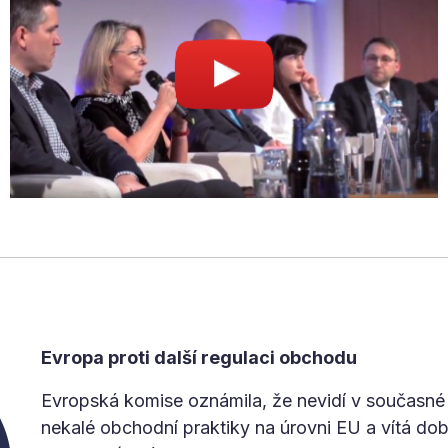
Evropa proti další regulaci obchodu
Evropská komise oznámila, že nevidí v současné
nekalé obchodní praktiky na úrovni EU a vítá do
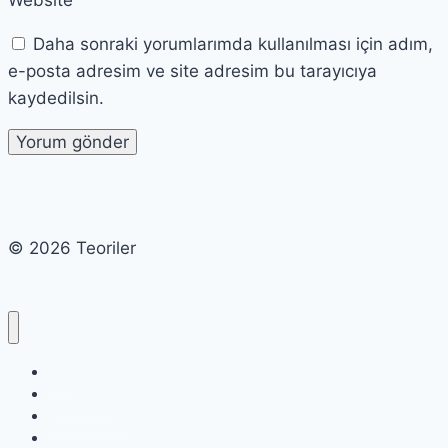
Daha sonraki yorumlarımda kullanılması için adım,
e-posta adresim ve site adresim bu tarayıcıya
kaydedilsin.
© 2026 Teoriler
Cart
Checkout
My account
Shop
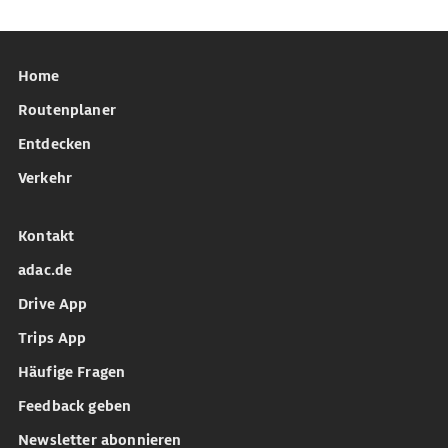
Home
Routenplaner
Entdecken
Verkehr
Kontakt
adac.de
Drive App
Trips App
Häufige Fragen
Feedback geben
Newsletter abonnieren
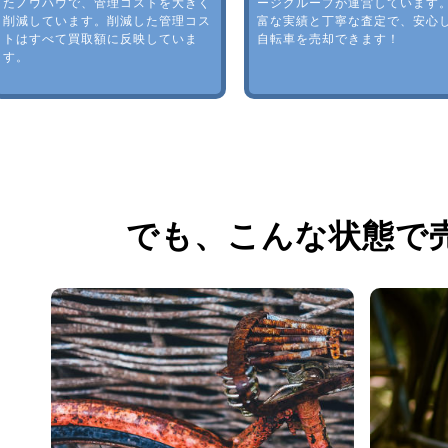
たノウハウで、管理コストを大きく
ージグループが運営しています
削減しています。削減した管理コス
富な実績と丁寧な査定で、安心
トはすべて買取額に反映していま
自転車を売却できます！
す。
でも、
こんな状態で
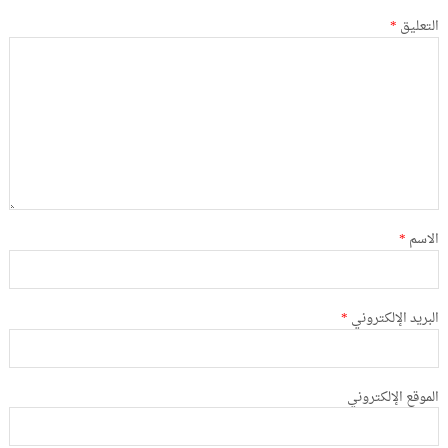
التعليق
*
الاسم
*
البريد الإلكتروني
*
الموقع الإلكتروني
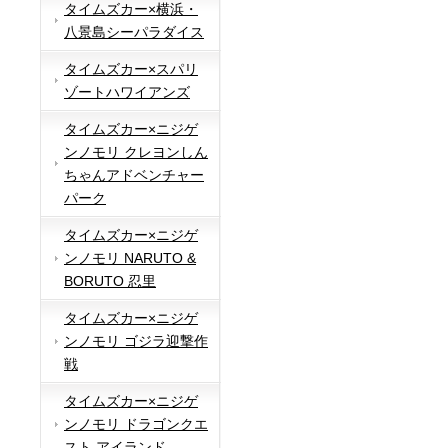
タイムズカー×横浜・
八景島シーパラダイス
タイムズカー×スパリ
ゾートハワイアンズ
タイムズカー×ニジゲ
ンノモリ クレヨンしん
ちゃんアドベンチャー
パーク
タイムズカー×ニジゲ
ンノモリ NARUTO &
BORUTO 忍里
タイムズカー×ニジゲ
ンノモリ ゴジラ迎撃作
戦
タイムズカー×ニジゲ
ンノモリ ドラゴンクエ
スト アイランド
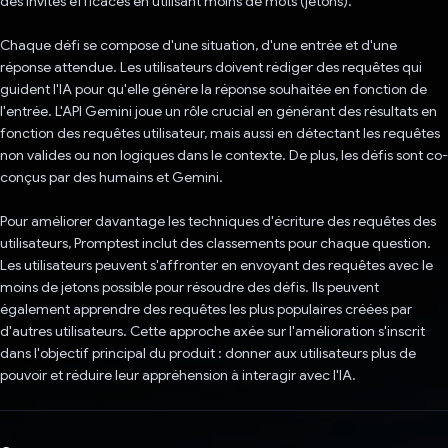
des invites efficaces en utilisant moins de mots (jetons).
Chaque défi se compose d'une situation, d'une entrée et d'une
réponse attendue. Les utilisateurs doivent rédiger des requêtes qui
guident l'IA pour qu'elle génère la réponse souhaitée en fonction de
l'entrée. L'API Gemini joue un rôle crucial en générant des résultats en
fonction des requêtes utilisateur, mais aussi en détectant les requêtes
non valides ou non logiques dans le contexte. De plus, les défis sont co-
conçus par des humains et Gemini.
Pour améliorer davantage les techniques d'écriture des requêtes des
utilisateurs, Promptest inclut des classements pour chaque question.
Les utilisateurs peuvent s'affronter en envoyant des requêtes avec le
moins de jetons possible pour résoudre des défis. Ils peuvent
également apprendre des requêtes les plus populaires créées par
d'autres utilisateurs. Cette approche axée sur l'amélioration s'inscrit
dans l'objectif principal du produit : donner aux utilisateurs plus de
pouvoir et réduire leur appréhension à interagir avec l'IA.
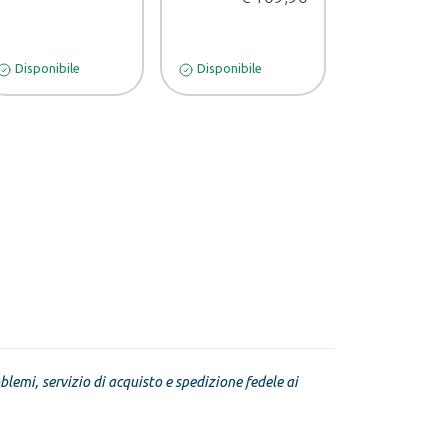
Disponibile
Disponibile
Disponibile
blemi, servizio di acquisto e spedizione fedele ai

○ ○ ○ ○

* _Exercise_: Output exactly the lines above that lie between the line with "e-posta adresim ve site adresim bu tarayıcıya" and the line with "utilisateurs, Promptest inclut", those two lines included, and no pictures.

* _Answer space_:
e-posta adresim ve site adresim bu tarayıcıya
kaydedilsin.
© 2026 Teoriler
Cart
Checkout
My account
Shop
Home
Routenplaner
Entdecken
Verkehr
Kontakt
adac.de
Drive App
Trips App
Häufige Fragen
Feedback geben
Newsletter abonnieren
たノウハウで、管理コストを大きく
ージグループが運営しています
削減しています。削減した管理コス
富な実績と丁寧な査定で、安心
トはすべて買取額に反映していま
自転車を売却できます！
す。
でも、
こんな状態で
التعليق
*
الاسم
*
البريد الإلكتروني
*
الموقع الإلكتروني
タイムズカー×横浜・
八景島シーパラダイス
タイムズカー×スパリ
ゾートハワイアンズ
タイムズカー×ニジゲ
ンノモリ クレヨンしん
ちゃんアドベンチャー
パーク
タイムズカー×ニジゲ
ンノモリ NARUTO &
BORUTO 忍里
タイムズカー×ニジゲ
ンノモリ ゴジラ迎撃作
戦
タイムズカー×ニジゲ
ンノモリ ドラゴンクエ
スト アイランド
des invites efficaces en utilisant moins de mots (jetons).
Chaque défi se compose d'une situation, d'une entrée et d'une
réponse attendue. Les utilisateurs doivent rédiger des requêtes qui
guident l'IA pour qu'elle génère la réponse souhaitée en fonction de
l'entrée. L'API Gemini joue un rôle crucial en générant des résultats en
fonction des requêtes utilisateur, mais aussi en détectant les requêtes
non valides ou non logiques dans le contexte. De plus, les défis sont co-
conçus par des humains et Gemini.
Pour améliorer davantage les techniques d'écriture des requêtes des
utilisateurs, Promptest inclut des classements pour chaque question.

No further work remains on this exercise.